接過袋子之后,我心里沉甸甸的。
蔣蘇亞在旁邊握住我的手,顯然是在安慰我。
我對著她笑了笑,然后將袋子打開。
將里面的紙和照片抽出來,我就發現這里面竟然全部都是葛西安和蘇家進行禍根胎交易的明細記錄,厚厚一塌紙,足足十五個禍根胎。
蘇家把禍根胎送給葛西安,而葛西安會把一些禍根胎移植給蘇家的人,按照資料上顯示,蘇家現在至少有三個人移植了禍根胎,而且健康狀態都良好。
看到這里,我忍不住罵了一句:“這蘇家還真是混到頭兒了。”
薛銘新說:“這些都是我們清算葛西安的時候發現的,本來我打算把所有和榮吉有關的資料都弄齊了再給你,可一想蘇家的事兒現在十分要緊,就先把蘇家的這一部分弄出來了。”
我疑惑道:“其他家族也有和葛西安的活動。”
薛銘新立刻說:“其他家族就沒有這么夸張了,基本都是正常合作,只是偶爾有些擦邊的,不是很要緊。”
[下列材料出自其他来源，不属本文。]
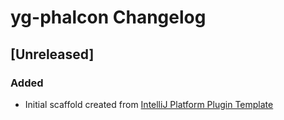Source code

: <!-- Keep a Changelog guide -> https://keepachangelog.com -->

# yg-phalcon Changelog

## [Unreleased]
### Added
- Initial scaffold created from [IntelliJ Platform Plugin Template](https://github.com/JetBrains/intellij-platform-plugin-template)
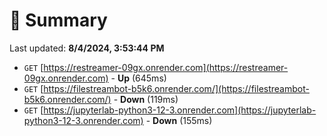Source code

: # 📖 Summary
Last updated: **8/4/2024, 3:53:44 PM**

- `GET` [https://restreamer-09gx.onrender.com](https://restreamer-09gx.onrender.com) - **Up** (645ms)
- `GET` [https://filestreambot-b5k6.onrender.com/](https://filestreambot-b5k6.onrender.com/) - **Down** (119ms)
- `GET` [https://jupyterlab-python3-12-3.onrender.com](https://jupyterlab-python3-12-3.onrender.com) - **Down** (155ms)
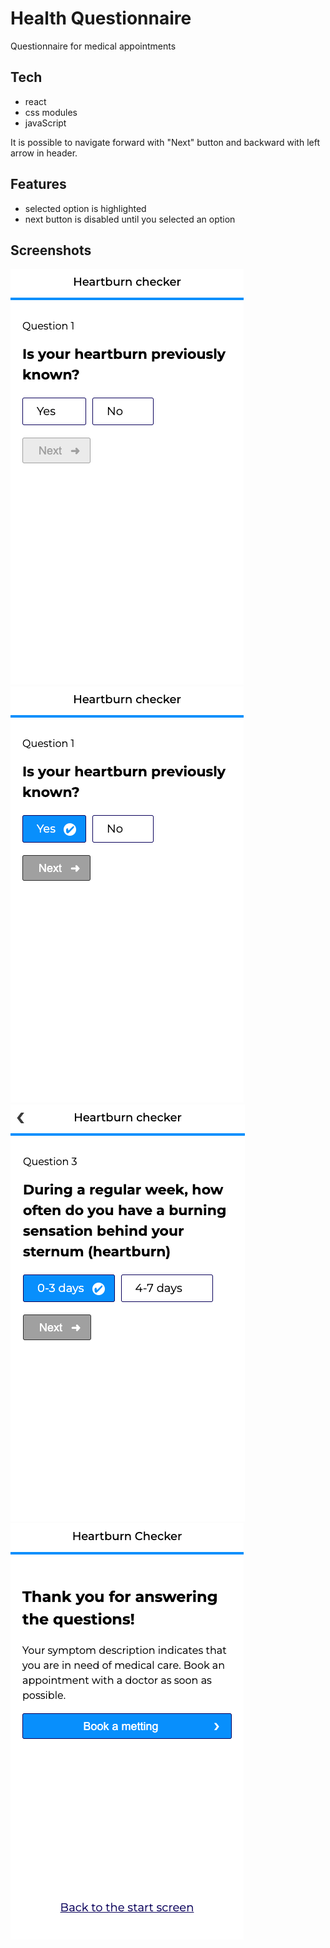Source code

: # Health Questionnaire
Questionnaire for medical appointments

## Tech
- react
- css modules
- javaScript

It is possible to navigate forward with "Next" button and backward with left arrow
in header.

## Features
- selected option is highlighted
- next button is disabled until you selected an option  

## Screenshots
![question view](./static/images/question1.png)
![question view](./static/images/question2.png)
![question view](./static/images/question3.png)
![summary view](./static/images/question4.png)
我深吸一口氣說:“這葛西安,若不是早點處理他,以后對我們榮吉的危害也是極大的。”
薛銘新點了點頭問我:“那其他的資料?”
我說:“都燒了吧,要是不要緊的話,我不想追究其他的天字列家族了。”
薛銘新點了點頭道:“我明白了。”
我們用了兩個多小時,就在福州長樂機場,下了飛機,就有專車載著我們出了機場,然后直接奔著福州市的方向去了。